The definition for the templated function (readObjectData) has to be inlined, not in a .cpp file.
The compiler when it see's a class with a templated function, or a templated class, makes a copy of the entire class with the new type stuck in there. So if you stick the definition of the function in the .cpp file, the compiler will not know where the implementation is because it doesn't exist.
In the process of converting some C++ files to the output( executive, shared library or ... ) 2 tools will co-operate, first compiler that create object files and then linker that convert those objects to the output.
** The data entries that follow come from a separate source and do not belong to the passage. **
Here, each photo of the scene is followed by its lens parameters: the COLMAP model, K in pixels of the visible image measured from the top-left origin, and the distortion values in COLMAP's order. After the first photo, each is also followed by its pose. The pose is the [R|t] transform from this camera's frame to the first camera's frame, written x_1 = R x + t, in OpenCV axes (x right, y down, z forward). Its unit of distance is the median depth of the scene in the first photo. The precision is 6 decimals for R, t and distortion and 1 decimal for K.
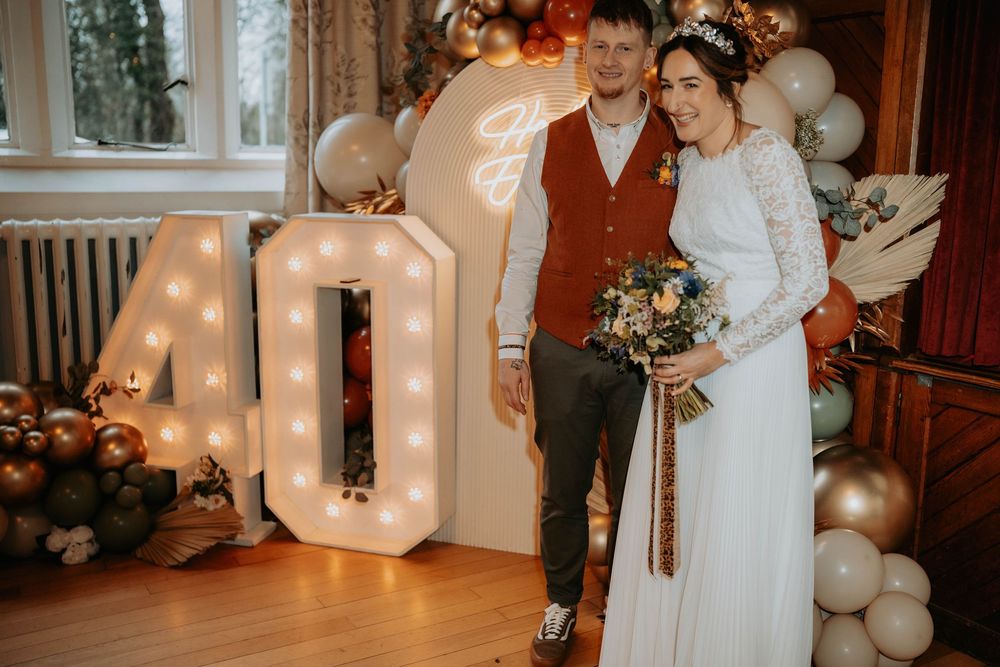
lens RADIAL K [[958.9, 0, 500.0], [0, 958.9, 333.5], [0, 0, 1]] dist [-0.046284, 0.010115]
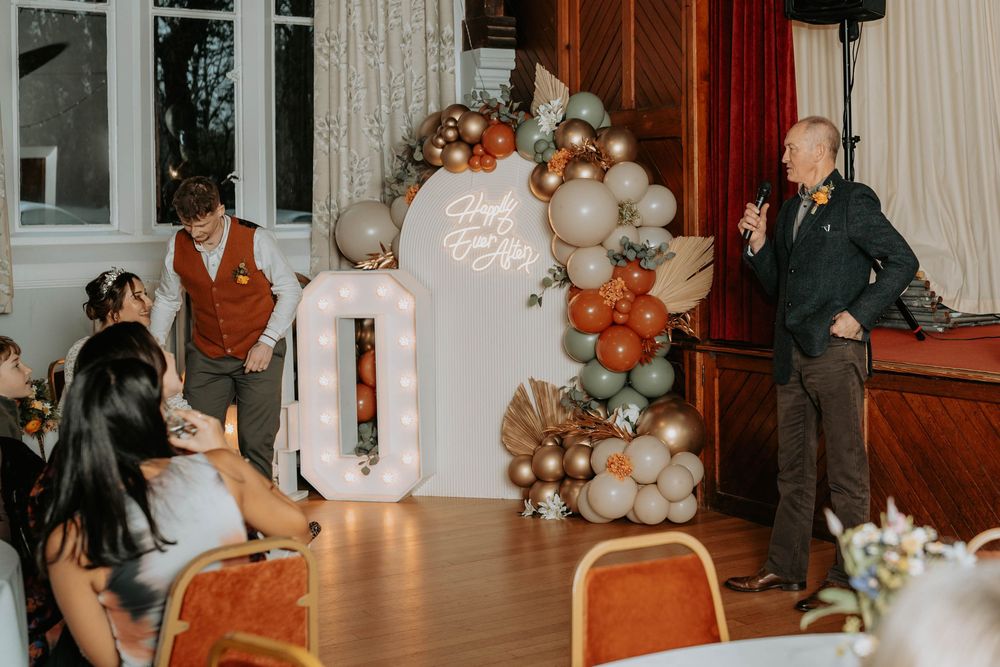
lens RADIAL K [[1286.7, 0, 500.0], [0, 1286.7, 333.5], [0, 0, 1]] dist [-0.037493, -0.009077]
pose [[0.999265, -0.011958, -0.036408, 0.130827], [0.008345, 0.995170, -0.097808, 0.175067], [0.037402, 0.097432, 0.994539, -0.977222]]
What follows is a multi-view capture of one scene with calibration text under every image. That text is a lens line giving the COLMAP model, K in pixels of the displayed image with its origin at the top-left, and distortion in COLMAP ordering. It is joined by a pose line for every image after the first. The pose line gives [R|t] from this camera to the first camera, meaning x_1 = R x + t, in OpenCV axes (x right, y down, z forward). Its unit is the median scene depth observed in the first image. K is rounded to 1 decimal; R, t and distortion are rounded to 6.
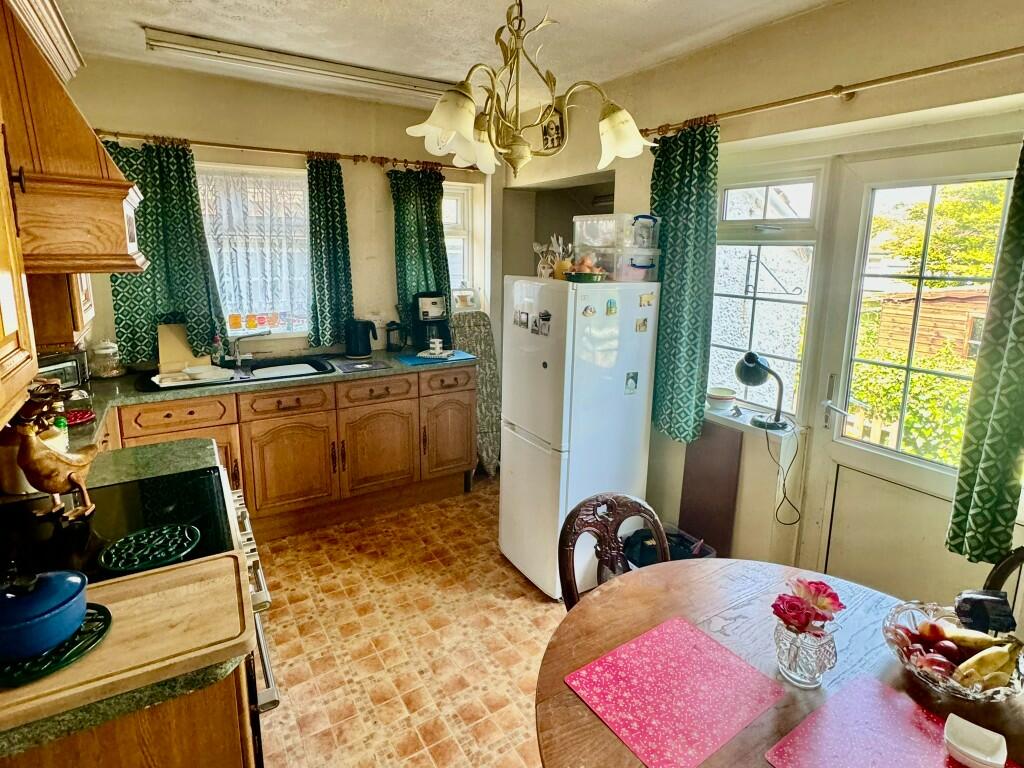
lens RADIAL K [[542.2, 0, 512.4], [0, 542.2, 344.5], [0, 0, 1]] dist [-0.003002, -0.000061]
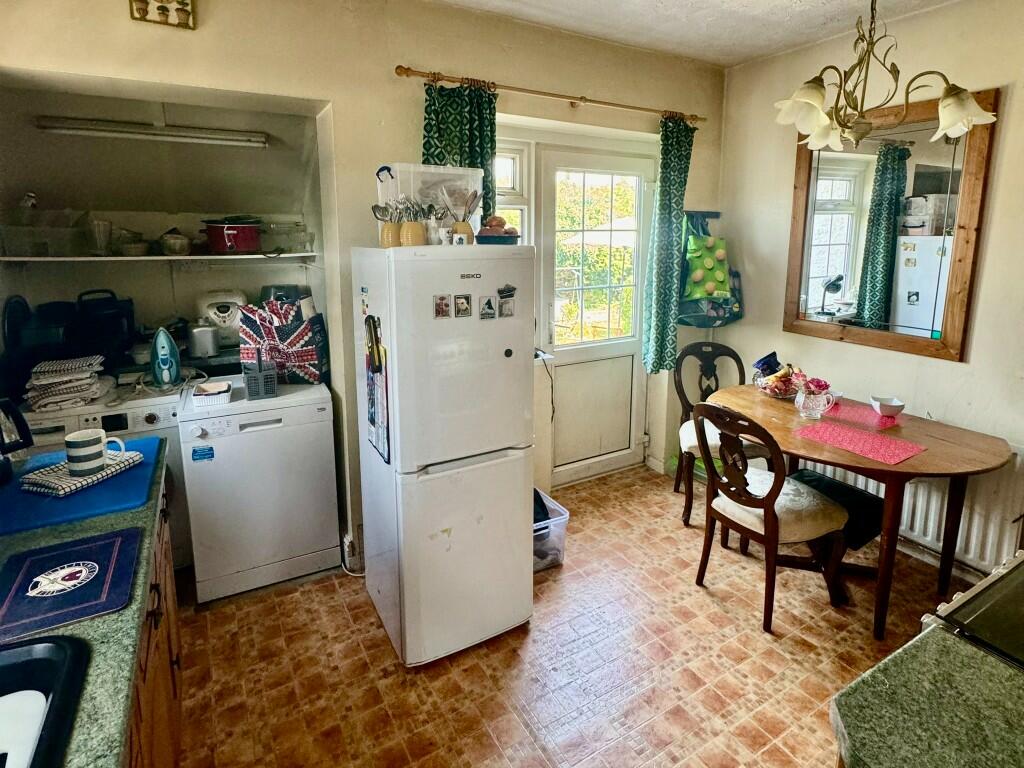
lens RADIAL K [[541.8, 0, 512.9], [0, 541.8, 315.4], [0, 0, 1]] dist [-0.005489, 0.001183]
pose [[0.031193, -0.170345, 0.984891, -0.829866], [0.173180, 0.971388, 0.162525, -0.167248], [-0.984396, 0.165494, 0.059800, 1.091032]]
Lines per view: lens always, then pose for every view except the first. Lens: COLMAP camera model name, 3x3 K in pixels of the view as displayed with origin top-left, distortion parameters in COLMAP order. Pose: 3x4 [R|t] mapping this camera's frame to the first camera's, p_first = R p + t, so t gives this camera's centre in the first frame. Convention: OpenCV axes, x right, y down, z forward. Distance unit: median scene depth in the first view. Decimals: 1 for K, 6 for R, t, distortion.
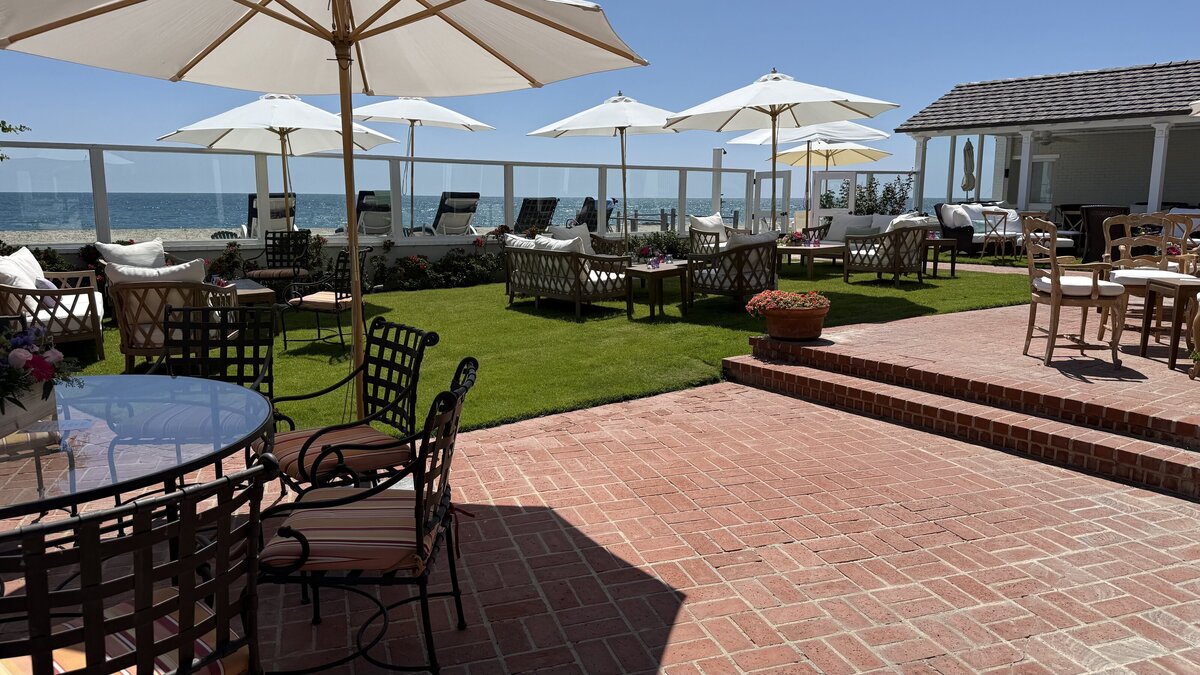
lens RADIAL K [[799.1, 0, 600.0], [0, 799.1, 337.5], [0, 0, 1]] dist [0.176001, -0.438834]
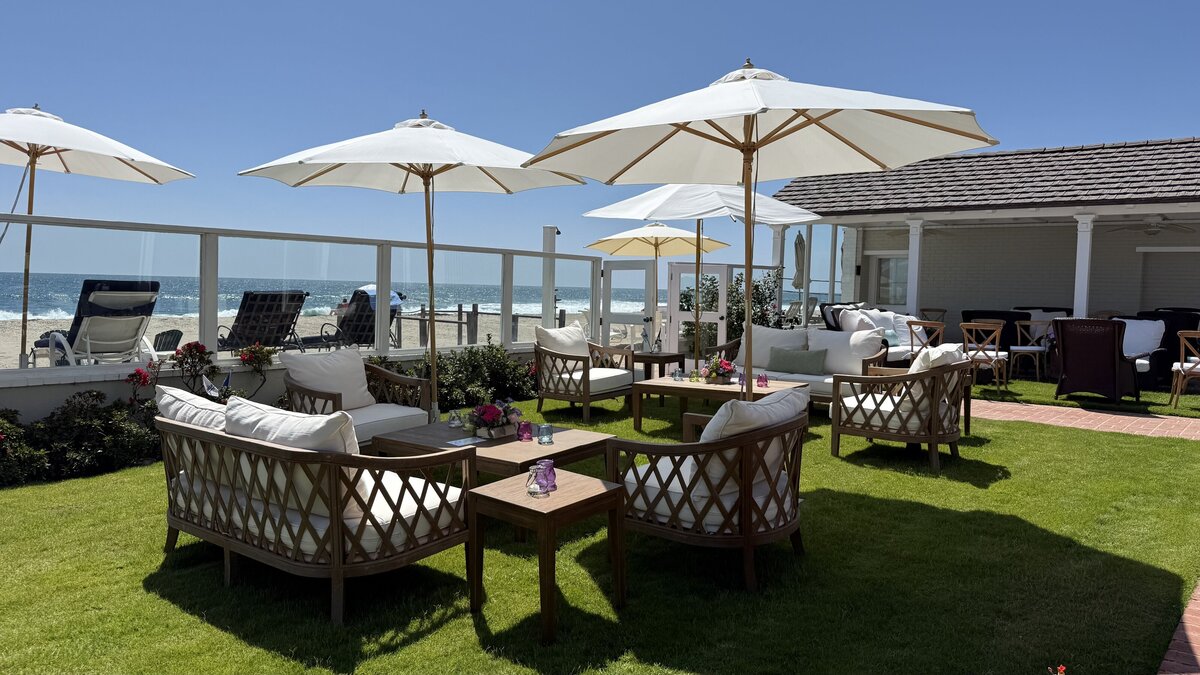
lens RADIAL K [[835.8, 0, 596.6], [0, 835.8, 320.7], [0, 0, 1]] dist [0.096163, -0.189025]
pose [[0.964637, 0.008487, 0.263444, -0.010806], [0.025648, 0.991716, -0.125865, -0.076732], [-0.262330, 0.128171, 0.956428, 0.390147]]
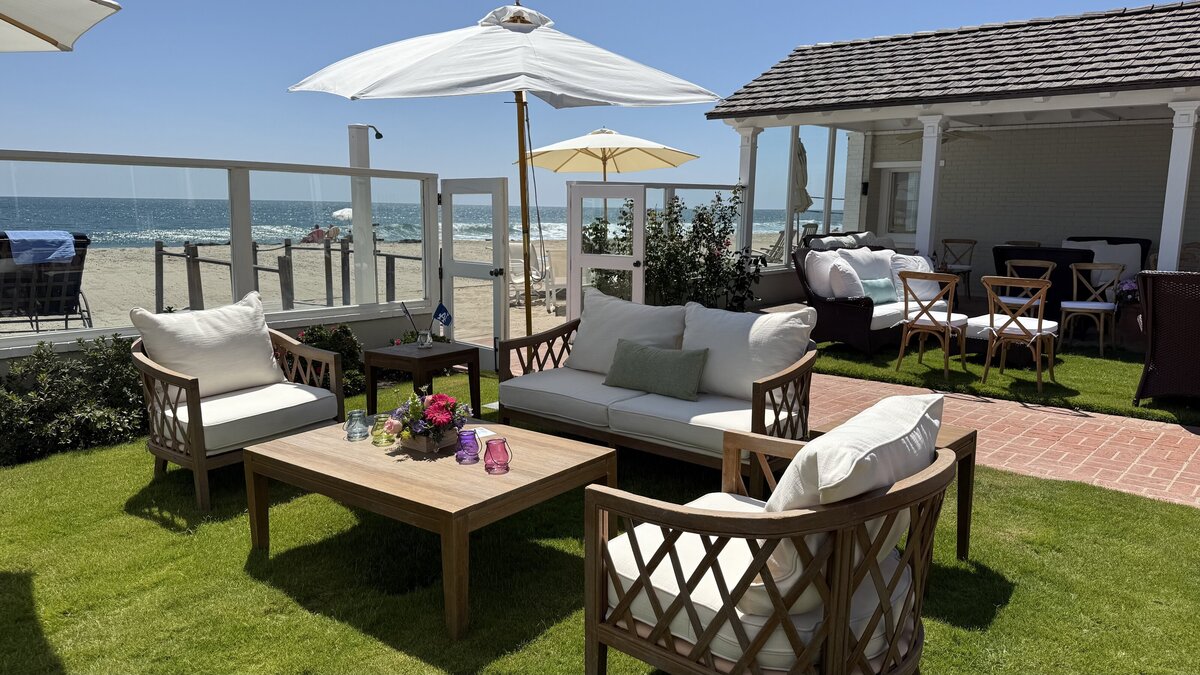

What you should know is that linker has nothing to do with template( except in special case of explicit instantiation ), and templates will be instantiated by compiler and another note is compiler work with each source files and headers that included in that source file and ignore all other files of your project. So when compiler want to compile main.cpp it see no implementation of readObjectData and thus it can't generate any code in the object files for that function, and when linker want to link objects to result it will never find an implementation for that function! So the easiest way is to move your implementation of readObjectData to the .h file and every thing will work as expected.